_練習_:
根據談香港十年的短文,若依照電影《十年》的時間從2015年算起,發生過最撼動的事是什麼?

··· 閱讀短文 ···

香港 ‧ 十年

如果依照電影《十年》的時間計算,2015年開始算起,發生過最撼動的事是雨傘運動。

然後2016年原來已差不多到年中,短短半年不斷聽到報紙停刊、報館大批裁員、《明報》編採部靈魂人物執總姜生被辭退。十年才剛起始,事件早已密密湧現,在本土歷史上留下烙印,真的不敢想像往後還會發生什麼事。

時間在不知不覺間迅速溜走,北面陰影在不知不覺間愈趨靠近,我城的言論自由在不知不覺間被擠壓收窄,生活也不知不覺地每况愈下。也許香港的十年,會比電影裏的十年,走得更快,變得更厲害。這撲面而來的十年,風猛而雨烈。而十年再然後的十年,更不敢想像。

··· 紀錄摘錄 ···

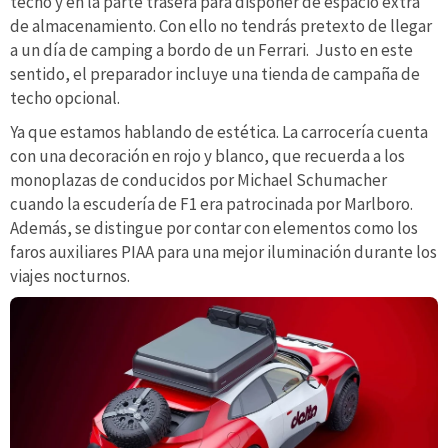
techo y en la parte trasera para disponer de espacio extra
de almacenamiento. Con ello no tendrás pretexto de llegar
a un día de camping a bordo de un Ferrari. Justo en este
sentido, el preparador incluye una tienda de campaña de
techo opcional.
Ya que estamos hablando de estética. La carrocería cuenta
con una decoración en rojo y blanco, que recuerda a los
monoplazas de conducidos por Michael Schumacher
cuando la escudería de F1 era patrocinada por Marlboro.
Además, se distingue por contar con elementos como los
faros auxiliares PIAA para una mejor iluminación durante los
viajes nocturnos.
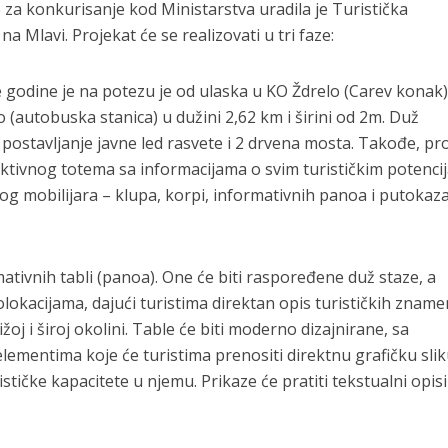
za konkurisanje kod Ministarstva uradila je Turistička
a Mlavi. Projekat će se realizovati u tri faze:
ve godine je na potezu je od ulaska u KO Ždrelo (Carev konak
o (autobuska stanica) u dužini 2,62 km i širini od 2m. Duž
 postavljanje javne led rasvete i 2 drvena mosta. Takođe, pr
aktivnog totema sa informacijama o svim turističkim potenci
anog mobilijara – klupa, korpi, informativnih panoa i putokaz
rmativnih tabli (panoa). One će biti raspoređene duž staze, a
rolokacijama, dajući turistima direktan opis turističkih zname
j i široj okolini. Table će biti moderno dizajnirane, sa
elementima koje će turistima prenositi direktnu grafičku sli
ističke kapacitete u njemu. Prikaze će pratiti tekstualni opis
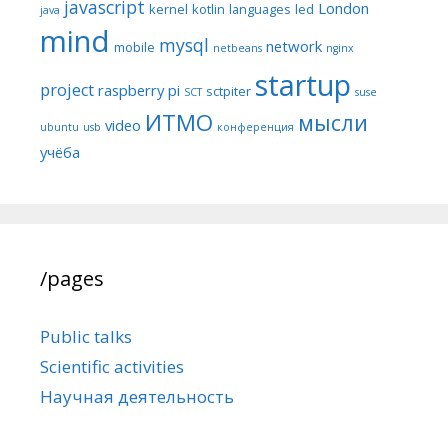
javascript
London
kernel
kotlin
languages
led
java
mind
mysql
network
mobile
netbeans
nginx
startup
project
raspberry pi
sctpiter
SCT
suse
ИТМО
мысли
video
ubuntu
usb
конференция
учёба
/pages
Public talks
Scientific activities
Научная деятельность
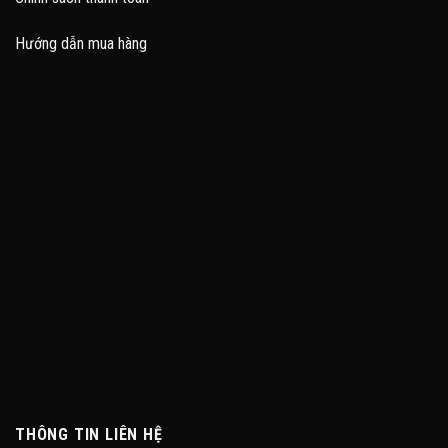
Hướng dẫn mua hàng
THÔNG TIN LIÊN HỆ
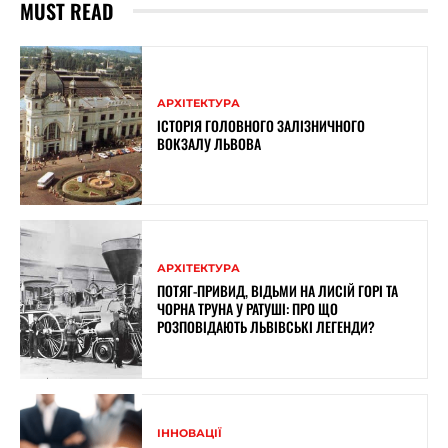
MUST READ
АРХІТЕКТУРА
ІСТОРІЯ ГОЛОВНОГО ЗАЛІЗНИЧНОГО
ВОКЗАЛУ ЛЬВОВА
АРХІТЕКТУРА
ПОТЯГ-ПРИВИД, ВІДЬМИ НА ЛИСІЙ ГОРІ ТА
ЧОРНА ТРУНА У РАТУШІ: ПРО ЩО
РОЗПОВІДАЮТЬ ЛЬВІВСЬКІ ЛЕГЕНДИ?
ІННОВАЦІЇ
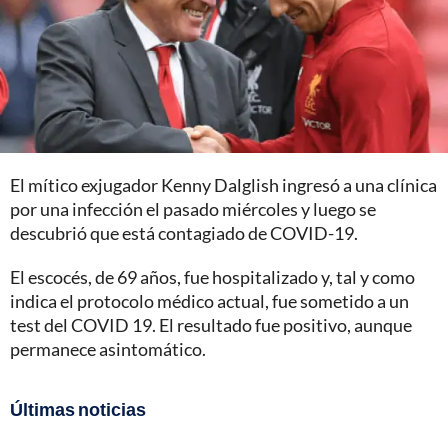
El mítico exjugador Kenny Dalglish ingresó a una clínica
por una infección el pasado miércoles y luego se
descubrió que está contagiado de COVID-19.
El escocés, de 69 años, fue hospitalizado y, tal y como
indica el protocolo médico actual, fue sometido a un
test del COVID 19. El resultado fue positivo, aunque
permanece asintomático.
Últimas noticias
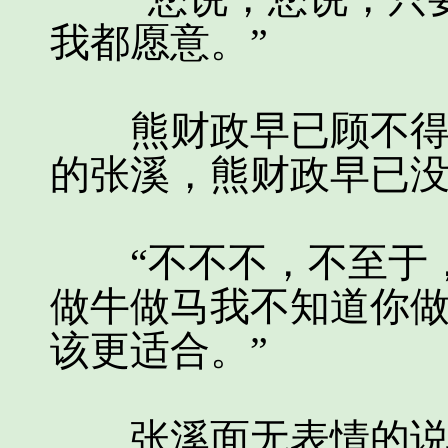
我都愿意。”
熊财政早已顾不得自
的张溪，熊财政早已
“不不不，不至于，
做牛做马我不知道你
该更适合。”
张溪面无表情的说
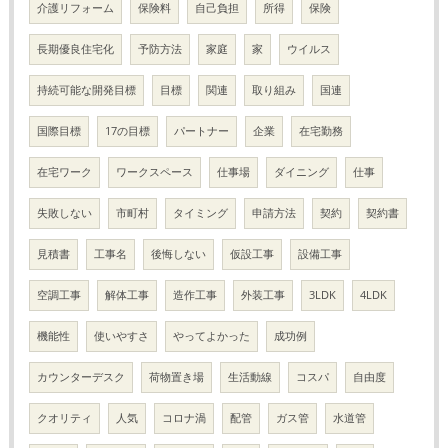
介護リフォーム
保険料
自己負担
所得
保険
長期優良住宅化
予防方法
家庭
家
ウイルス
持続可能な開発目標
目標
関連
取り組み
国連
国際目標
17の目標
パートナー
企業
在宅勤務
在宅ワーク
ワークスペース
仕事場
ダイニング
仕事
失敗しない
市町村
タイミング
申請方法
契約
契約書
見積書
工事名
後悔しない
仮設工事
設備工事
空調工事
解体工事
造作工事
外装工事
3LDK
4LDK
機能性
使いやすさ
やってよかった
成功例
カウンターデスク
荷物置き場
生活動線
コスパ
自由度
クオリティ
人気
コロナ渦
配管
ガス管
水道管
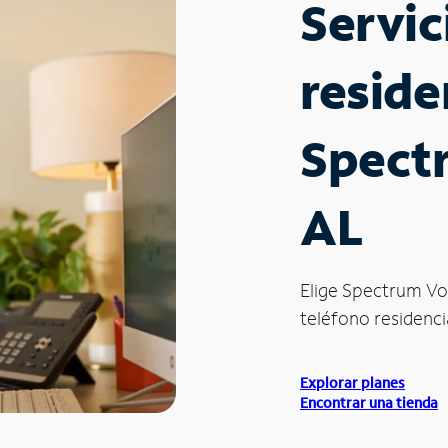
Servic
reside
Spect
AL
Elige Spectrum Vo
teléfono residencia
Explorar planes
Encontrar una tienda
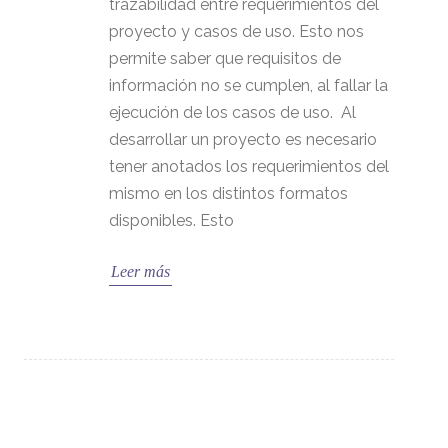
trazabilidad entre requerimientos del
proyecto y casos de uso. Esto nos
permite saber que requisitos de
información no se cumplen, al fallar la
ejecución de los casos de uso. Al
desarrollar un proyecto es necesario
tener anotados los requerimientos del
mismo en los distintos formatos
disponibles. Esto
Leer más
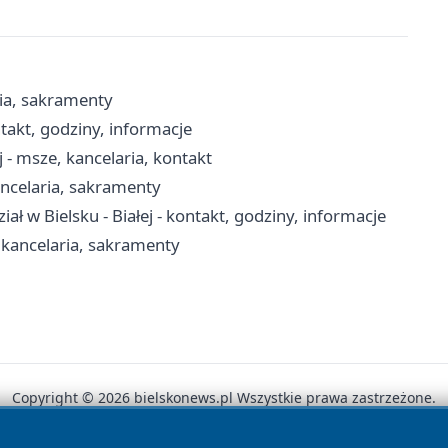
ria, sakramenty
takt, godziny, informacje
j - msze, kancelaria, kontakt
ancelaria, sakramenty
 w Bielsku - Białej - kontakt, godziny, informacje
, kancelaria, sakramenty
Copyright © 2026 bielskonews.pl Wszystkie prawa zastrzeżone.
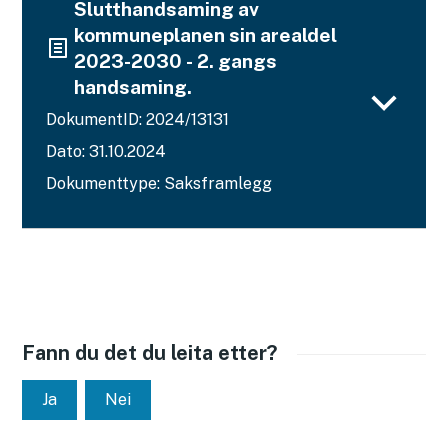
Slutthandsaming av
kommuneplanen sin arealdel
2023-2030 - 2. gangs
handsaming.
DokumentID: 2024/13131
Dato: 31.10.2024
Dokumenttype: Saksframlegg
Fann du det du leita etter?
Ja
Nei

···

_本題答案_:
雨傘運動。